* [Task]: Whenever the string "araştırmacıları" appears in a line below, please copy the line out.

────────────────────────────────────────

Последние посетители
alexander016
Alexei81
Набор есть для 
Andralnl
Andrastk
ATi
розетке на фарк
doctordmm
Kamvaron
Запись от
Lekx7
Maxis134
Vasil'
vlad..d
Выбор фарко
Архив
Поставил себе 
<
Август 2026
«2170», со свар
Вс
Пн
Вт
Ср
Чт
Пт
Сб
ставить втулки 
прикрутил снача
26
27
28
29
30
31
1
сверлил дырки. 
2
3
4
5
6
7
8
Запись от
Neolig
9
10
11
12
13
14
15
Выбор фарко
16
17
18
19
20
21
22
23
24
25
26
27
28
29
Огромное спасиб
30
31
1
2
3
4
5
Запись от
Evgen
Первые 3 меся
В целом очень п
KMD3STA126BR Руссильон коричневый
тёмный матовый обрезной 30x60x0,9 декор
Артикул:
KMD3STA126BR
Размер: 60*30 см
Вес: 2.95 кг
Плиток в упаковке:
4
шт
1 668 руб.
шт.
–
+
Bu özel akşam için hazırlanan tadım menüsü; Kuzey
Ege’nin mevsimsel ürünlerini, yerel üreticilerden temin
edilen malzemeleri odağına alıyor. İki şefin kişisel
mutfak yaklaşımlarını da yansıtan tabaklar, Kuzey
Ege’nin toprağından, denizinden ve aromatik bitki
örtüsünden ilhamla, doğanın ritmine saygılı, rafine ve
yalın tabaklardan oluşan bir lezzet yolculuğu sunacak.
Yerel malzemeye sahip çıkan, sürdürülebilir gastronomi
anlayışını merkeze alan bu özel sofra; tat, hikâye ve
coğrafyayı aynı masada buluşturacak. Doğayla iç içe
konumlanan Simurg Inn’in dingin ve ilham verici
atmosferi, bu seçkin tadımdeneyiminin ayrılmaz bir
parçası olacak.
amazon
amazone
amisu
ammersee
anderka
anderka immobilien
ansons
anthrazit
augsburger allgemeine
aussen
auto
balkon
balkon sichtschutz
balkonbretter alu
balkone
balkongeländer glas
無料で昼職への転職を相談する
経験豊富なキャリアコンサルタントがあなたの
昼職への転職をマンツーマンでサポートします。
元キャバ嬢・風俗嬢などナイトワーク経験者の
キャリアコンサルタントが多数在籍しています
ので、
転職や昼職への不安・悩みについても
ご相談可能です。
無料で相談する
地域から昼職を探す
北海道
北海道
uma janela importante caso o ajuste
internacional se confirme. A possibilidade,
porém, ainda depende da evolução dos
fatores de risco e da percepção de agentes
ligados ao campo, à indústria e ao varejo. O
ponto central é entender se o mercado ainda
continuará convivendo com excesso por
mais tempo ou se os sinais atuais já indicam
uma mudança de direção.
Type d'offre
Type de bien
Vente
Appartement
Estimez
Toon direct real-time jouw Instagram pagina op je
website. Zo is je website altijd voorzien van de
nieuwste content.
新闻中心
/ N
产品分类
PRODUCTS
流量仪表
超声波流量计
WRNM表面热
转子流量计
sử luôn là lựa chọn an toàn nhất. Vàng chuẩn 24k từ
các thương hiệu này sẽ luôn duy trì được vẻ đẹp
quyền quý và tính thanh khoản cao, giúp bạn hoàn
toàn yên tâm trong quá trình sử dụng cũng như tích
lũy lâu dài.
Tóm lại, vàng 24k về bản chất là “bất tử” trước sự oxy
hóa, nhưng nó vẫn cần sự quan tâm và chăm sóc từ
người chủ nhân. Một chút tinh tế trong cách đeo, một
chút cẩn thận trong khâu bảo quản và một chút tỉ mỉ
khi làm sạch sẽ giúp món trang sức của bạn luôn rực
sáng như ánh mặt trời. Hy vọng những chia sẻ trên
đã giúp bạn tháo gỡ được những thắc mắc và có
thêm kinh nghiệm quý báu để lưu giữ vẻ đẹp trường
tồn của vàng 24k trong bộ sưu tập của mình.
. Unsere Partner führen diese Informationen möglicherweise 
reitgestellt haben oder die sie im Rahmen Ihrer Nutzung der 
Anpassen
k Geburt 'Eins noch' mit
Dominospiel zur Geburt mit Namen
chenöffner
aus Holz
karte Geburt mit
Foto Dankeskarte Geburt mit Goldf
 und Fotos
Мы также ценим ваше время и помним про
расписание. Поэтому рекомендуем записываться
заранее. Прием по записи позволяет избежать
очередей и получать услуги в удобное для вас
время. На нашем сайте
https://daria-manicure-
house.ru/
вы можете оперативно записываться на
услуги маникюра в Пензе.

────────────────────────────────────────

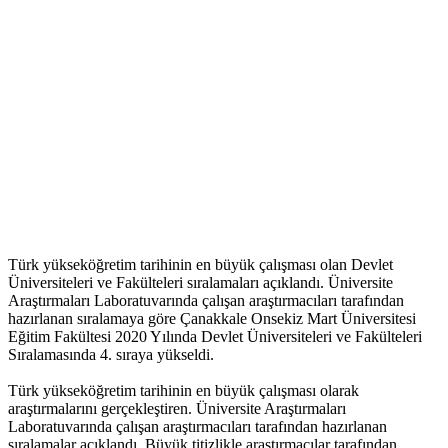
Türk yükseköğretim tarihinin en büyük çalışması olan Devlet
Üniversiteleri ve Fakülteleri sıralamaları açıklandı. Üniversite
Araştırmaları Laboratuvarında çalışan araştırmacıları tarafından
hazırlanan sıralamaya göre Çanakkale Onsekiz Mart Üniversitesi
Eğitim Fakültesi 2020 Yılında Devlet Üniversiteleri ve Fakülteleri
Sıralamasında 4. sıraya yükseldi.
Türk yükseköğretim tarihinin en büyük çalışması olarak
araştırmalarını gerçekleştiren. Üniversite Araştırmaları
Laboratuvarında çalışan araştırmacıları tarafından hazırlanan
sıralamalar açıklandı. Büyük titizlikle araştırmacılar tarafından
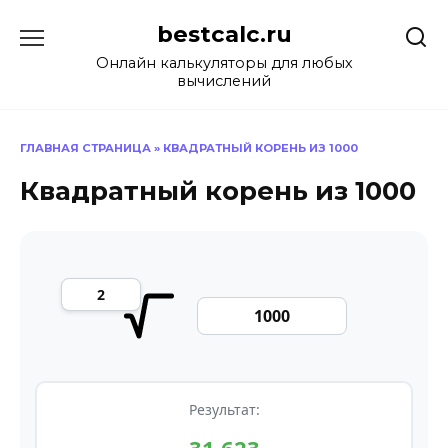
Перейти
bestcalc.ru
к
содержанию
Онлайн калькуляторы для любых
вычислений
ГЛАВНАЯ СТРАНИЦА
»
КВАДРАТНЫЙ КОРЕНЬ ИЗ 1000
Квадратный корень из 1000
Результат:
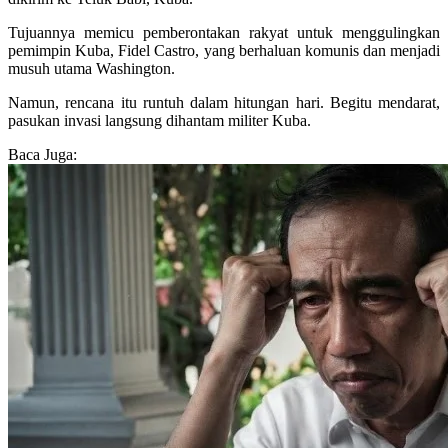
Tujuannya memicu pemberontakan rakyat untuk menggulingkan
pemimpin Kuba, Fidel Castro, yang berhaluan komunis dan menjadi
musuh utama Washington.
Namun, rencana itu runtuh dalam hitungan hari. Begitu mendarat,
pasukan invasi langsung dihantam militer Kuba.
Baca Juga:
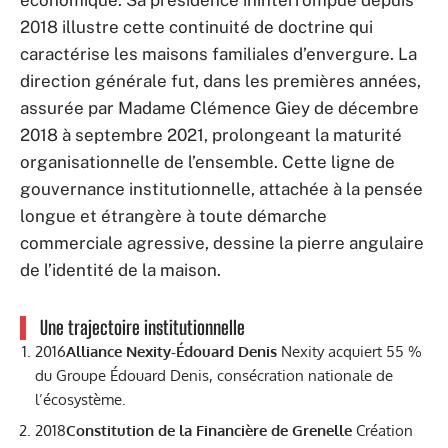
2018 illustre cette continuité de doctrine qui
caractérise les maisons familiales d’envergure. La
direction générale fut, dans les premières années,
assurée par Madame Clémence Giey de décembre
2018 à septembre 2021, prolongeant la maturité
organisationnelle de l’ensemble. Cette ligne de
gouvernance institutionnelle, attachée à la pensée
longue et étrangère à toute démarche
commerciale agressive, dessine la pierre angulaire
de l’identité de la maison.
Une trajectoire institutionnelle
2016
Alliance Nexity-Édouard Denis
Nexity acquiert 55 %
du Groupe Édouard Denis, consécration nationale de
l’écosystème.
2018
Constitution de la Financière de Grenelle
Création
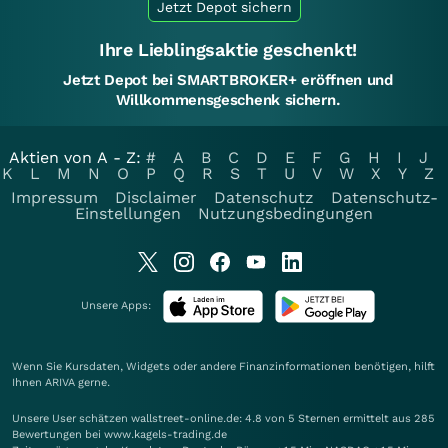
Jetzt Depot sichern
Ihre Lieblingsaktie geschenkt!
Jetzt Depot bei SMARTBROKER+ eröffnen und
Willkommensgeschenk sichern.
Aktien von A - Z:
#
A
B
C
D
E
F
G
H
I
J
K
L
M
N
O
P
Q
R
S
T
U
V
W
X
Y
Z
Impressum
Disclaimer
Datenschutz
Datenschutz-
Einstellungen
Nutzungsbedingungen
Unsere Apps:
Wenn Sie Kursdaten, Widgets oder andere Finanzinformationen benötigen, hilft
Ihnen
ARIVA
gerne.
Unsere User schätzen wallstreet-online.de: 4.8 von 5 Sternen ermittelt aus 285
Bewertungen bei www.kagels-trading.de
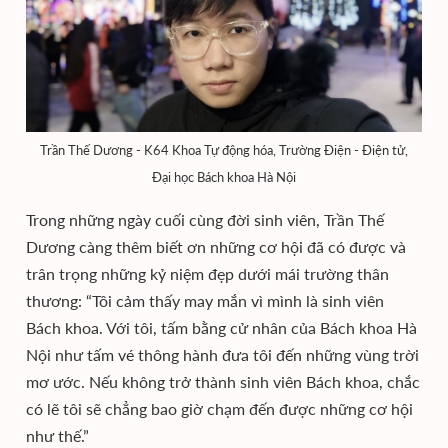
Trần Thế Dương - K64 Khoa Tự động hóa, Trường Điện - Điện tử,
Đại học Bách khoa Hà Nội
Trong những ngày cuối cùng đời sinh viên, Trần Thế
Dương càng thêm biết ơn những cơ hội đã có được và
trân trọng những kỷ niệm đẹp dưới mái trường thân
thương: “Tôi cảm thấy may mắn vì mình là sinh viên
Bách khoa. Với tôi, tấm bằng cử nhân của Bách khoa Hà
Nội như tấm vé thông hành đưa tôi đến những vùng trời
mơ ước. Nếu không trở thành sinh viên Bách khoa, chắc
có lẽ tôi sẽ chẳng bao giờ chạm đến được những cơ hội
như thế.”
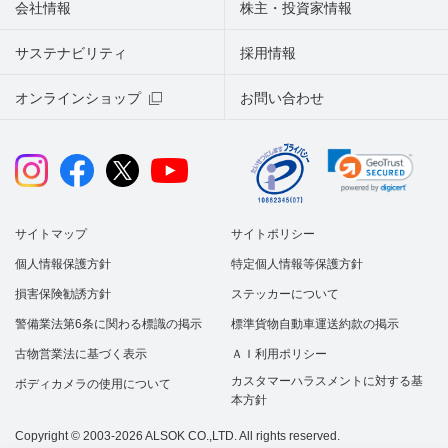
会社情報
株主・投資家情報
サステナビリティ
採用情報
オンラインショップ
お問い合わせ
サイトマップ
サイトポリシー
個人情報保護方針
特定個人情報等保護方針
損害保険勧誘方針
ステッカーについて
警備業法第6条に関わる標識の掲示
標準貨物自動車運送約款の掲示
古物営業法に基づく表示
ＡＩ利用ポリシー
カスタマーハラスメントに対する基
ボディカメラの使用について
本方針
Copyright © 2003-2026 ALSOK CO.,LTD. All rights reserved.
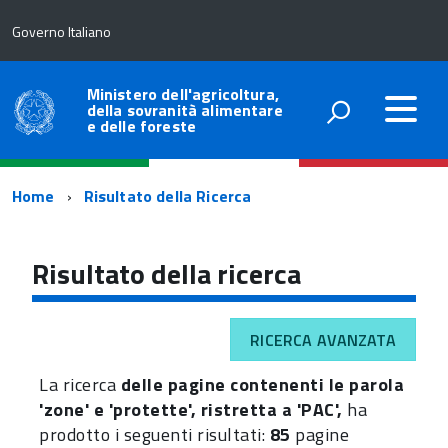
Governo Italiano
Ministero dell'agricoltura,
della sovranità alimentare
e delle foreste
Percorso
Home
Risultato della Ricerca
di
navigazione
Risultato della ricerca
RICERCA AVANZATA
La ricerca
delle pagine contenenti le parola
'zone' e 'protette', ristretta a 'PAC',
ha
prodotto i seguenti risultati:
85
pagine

────────────────────────────────────────

* [Output below]:
Araştırmaları Laboratuvarında çalışan araştırmacıları tarafından
Laboratuvarında çalışan araştırmacıları tarafından hazırlanan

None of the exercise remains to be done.